Who would have thought the simplest thing was such a nightmare.
Also- I should mention our families don’t love one another either, so family seating could be slightly awkward.
Post # 2
- Wedding: February 2015 - Chapel on Base
I can give you advice. I had the same situation and decided on a sweetheart table only. I’ve already asked people to be in my wedding and they spent money for my wedding the least I could do is seat them with their guest. Plus our photographer said a sweetheart table with just the two of us gives great pictures.
Post # 3
I’d just have a sweetheart table.
Post # 4
- Wedding: May 2015 - Walnut Hill Bed & Breakfast
I’ve been to several weddings that my fiance was in and i was not. At all of them I did know someone else (either other friends or family) and was sat with them – this was no problem for me. I just didn’t get to eat dinner with him. (I do that all the time anyways! Seriously no big deal.) If they SO’s of the bridal party really don’t know anyone else at the wedding then I’d consider having them sit together at a table. They’ll likely have something in commond and it’s fun to meet new people? Have their table up front near the bridal party table. (This is probably what I am going to have to do.

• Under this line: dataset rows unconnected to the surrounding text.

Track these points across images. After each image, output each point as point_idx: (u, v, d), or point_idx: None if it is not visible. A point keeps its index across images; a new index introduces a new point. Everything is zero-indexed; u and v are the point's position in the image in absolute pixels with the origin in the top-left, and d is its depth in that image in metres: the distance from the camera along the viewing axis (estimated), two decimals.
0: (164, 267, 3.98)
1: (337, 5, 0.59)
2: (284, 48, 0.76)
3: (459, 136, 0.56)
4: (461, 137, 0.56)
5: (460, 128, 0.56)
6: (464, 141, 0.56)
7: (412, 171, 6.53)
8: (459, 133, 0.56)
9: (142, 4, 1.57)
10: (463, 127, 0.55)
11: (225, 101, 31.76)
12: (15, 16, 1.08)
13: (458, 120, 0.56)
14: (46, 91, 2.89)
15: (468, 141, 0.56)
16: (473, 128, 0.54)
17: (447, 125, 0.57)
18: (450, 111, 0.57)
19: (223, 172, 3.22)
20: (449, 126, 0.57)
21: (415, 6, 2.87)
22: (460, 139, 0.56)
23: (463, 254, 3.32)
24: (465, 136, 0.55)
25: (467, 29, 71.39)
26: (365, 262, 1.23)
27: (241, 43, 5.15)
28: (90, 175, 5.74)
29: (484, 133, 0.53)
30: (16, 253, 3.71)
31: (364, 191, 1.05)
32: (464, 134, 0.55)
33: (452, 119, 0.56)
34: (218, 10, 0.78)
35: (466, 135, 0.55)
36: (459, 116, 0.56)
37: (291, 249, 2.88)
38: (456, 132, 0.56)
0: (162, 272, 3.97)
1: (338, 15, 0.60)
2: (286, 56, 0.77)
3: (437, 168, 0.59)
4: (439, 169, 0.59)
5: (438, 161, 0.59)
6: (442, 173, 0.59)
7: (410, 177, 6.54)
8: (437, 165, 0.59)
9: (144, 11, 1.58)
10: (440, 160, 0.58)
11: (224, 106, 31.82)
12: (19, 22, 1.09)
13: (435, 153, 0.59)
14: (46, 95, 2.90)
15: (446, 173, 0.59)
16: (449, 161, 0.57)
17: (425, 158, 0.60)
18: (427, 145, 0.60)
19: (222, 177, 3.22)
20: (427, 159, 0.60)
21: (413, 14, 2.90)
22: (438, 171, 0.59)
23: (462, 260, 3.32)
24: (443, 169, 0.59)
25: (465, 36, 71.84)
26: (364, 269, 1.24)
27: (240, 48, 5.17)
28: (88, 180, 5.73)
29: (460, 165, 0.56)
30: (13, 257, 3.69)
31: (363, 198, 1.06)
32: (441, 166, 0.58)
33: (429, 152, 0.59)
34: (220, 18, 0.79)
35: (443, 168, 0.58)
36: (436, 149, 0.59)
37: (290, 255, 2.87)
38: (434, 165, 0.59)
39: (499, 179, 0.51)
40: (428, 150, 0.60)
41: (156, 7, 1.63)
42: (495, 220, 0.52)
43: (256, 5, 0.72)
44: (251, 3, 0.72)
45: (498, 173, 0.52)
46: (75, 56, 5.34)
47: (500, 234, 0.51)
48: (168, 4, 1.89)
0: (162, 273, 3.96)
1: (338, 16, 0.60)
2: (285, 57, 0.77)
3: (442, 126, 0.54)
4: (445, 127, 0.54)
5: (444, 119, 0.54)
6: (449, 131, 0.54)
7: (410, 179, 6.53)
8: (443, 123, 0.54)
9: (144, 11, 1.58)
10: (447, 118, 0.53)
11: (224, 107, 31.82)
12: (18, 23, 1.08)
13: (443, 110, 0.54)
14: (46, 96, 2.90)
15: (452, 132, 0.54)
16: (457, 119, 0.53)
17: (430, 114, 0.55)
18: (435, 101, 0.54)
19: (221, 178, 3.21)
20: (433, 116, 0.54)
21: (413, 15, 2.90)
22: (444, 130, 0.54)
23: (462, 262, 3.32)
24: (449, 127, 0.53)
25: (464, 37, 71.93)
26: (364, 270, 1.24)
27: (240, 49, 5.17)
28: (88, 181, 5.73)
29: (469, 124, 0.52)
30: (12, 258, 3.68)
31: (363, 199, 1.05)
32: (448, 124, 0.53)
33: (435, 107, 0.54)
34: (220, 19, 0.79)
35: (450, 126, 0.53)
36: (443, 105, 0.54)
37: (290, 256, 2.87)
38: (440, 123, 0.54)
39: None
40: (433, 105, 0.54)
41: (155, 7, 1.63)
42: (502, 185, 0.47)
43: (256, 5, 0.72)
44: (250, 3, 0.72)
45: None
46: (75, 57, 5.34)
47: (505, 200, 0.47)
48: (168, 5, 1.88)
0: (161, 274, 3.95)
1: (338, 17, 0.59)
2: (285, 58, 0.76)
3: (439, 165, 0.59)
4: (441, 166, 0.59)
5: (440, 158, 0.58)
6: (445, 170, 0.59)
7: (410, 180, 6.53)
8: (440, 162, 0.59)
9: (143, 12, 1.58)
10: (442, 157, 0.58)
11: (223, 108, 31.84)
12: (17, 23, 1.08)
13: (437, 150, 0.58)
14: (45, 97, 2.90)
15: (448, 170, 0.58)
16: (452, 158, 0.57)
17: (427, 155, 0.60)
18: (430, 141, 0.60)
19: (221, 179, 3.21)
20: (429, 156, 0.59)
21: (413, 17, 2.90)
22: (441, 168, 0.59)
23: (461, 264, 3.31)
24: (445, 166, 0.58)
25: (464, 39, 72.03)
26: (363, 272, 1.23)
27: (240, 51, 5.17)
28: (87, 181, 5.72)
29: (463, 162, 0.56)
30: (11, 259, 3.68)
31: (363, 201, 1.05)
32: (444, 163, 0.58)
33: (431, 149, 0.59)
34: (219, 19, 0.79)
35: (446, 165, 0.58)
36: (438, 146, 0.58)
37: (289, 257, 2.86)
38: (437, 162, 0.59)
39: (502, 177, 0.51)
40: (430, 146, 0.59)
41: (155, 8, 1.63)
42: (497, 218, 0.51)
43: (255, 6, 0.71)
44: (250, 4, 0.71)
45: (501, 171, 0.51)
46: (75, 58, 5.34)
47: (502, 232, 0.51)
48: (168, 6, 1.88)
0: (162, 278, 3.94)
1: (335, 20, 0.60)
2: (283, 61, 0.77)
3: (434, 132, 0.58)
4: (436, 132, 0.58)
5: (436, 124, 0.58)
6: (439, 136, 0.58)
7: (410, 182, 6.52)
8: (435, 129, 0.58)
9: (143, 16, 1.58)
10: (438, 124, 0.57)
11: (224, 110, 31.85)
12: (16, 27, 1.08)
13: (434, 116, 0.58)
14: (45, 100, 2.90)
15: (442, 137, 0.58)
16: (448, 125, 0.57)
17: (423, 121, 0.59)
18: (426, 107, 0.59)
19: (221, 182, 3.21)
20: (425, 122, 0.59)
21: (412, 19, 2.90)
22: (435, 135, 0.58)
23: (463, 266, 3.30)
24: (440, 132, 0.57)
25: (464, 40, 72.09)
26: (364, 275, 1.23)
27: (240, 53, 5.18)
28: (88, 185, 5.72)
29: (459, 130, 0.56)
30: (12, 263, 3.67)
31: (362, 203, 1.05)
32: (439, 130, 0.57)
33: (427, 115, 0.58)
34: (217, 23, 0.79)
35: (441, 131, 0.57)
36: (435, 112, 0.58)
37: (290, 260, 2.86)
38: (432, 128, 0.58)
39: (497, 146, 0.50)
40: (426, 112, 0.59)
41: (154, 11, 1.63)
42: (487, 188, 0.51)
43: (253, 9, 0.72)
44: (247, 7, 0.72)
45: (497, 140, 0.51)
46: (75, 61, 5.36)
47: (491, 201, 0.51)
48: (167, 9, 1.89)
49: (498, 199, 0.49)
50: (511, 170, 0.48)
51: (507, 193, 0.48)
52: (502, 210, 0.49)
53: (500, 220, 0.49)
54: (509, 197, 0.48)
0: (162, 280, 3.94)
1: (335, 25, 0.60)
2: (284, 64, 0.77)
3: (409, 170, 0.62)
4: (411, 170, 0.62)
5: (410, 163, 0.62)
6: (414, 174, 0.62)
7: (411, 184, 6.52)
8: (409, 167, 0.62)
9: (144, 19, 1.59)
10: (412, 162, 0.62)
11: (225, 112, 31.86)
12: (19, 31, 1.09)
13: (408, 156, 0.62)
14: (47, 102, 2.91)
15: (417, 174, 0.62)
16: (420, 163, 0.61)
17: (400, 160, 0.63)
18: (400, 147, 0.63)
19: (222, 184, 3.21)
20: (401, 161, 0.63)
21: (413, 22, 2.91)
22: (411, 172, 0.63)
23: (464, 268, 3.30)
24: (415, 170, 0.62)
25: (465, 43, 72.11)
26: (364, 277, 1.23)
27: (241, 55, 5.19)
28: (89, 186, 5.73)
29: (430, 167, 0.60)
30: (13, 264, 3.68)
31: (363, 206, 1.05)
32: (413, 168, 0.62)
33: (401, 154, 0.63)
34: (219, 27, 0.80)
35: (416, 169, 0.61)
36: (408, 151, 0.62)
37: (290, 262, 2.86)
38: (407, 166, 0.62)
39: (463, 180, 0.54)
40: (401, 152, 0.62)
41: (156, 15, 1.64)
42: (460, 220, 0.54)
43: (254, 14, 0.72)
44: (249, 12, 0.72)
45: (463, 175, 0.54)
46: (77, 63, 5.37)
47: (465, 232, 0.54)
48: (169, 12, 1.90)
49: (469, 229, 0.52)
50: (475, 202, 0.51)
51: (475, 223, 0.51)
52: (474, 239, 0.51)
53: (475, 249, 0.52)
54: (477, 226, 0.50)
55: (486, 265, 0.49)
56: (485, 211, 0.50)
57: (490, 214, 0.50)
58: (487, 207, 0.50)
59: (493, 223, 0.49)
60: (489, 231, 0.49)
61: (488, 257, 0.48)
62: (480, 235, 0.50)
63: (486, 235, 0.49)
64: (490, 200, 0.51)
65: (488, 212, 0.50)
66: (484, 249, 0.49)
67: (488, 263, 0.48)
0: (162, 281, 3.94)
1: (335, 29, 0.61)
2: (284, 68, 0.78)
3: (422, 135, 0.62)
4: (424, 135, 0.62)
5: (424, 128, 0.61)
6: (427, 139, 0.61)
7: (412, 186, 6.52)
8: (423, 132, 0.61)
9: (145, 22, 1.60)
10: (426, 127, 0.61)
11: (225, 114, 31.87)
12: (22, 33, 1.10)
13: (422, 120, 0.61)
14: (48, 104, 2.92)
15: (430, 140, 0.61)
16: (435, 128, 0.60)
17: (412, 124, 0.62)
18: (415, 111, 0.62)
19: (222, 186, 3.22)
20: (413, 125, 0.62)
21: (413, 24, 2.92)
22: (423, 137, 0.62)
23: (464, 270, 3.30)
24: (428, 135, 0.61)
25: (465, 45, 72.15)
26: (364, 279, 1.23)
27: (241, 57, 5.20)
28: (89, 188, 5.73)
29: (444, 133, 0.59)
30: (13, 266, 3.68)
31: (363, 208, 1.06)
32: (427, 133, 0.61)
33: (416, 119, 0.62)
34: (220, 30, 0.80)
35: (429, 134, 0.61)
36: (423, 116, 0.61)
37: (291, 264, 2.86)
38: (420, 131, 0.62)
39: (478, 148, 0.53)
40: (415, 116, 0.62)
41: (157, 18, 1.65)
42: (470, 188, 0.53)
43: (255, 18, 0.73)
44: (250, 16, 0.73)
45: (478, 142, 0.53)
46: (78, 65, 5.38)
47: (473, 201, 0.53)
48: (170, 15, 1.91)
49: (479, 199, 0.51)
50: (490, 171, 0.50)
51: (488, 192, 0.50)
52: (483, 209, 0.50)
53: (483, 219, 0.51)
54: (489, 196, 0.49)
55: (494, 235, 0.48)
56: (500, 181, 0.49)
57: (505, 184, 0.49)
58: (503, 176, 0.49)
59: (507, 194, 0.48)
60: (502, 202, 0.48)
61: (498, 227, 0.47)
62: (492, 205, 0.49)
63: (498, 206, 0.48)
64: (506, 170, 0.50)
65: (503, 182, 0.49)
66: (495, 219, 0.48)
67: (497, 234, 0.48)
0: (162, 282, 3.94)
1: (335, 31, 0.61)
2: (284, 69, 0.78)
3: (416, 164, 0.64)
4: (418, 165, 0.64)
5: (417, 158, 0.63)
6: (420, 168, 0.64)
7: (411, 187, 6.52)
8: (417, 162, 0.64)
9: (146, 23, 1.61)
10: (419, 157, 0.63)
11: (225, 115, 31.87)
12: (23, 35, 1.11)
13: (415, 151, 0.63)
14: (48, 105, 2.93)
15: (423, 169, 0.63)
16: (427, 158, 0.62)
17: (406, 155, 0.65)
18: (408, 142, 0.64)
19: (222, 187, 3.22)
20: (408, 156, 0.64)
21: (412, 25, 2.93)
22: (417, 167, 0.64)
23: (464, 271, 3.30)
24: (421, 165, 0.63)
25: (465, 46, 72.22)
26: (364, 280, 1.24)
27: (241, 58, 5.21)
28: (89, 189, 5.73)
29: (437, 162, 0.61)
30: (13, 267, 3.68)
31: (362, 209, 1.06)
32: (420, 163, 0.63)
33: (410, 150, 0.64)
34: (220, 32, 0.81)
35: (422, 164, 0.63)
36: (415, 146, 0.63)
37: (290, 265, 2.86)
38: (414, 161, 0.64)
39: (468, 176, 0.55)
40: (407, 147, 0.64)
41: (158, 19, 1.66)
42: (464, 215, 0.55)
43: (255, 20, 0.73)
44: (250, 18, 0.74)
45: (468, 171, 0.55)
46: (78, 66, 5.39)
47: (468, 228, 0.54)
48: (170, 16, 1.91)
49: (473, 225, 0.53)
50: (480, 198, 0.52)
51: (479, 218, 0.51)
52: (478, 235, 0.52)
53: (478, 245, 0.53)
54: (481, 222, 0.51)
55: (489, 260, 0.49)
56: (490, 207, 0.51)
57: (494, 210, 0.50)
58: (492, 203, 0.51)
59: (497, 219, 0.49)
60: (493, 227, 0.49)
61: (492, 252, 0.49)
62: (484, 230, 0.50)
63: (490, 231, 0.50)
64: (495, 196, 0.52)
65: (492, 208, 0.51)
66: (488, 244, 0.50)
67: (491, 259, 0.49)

But only 1 of them won’t know anyone else – if he even decides to come.)
Post # 5
- Wedding: September 2014 - Turf Valley
I know you said you don’t want to do a sweetheart table, but maybe try to consider it. That’s what we did and it was great. We had the same problem, and had two tables on either side of us with our wedding party & their SOs. Visually it was very appealing, and everyone was happy. 🙂
Post # 6
- Wedding: August 2013 - Wynn Las Vegas
I had reservations about seperating couples, too. DH and I had a few arguments about it, and eventually he won. I sat the bridal party at the head table, and put the significant others at a different table with either people they knew, or who I knew would mesh well. It was totally fine! my friends understood. I’d say it sounds like the easiest way to handle your situation. Plus, it is commonly done, and I think bp members have to kind of expect it.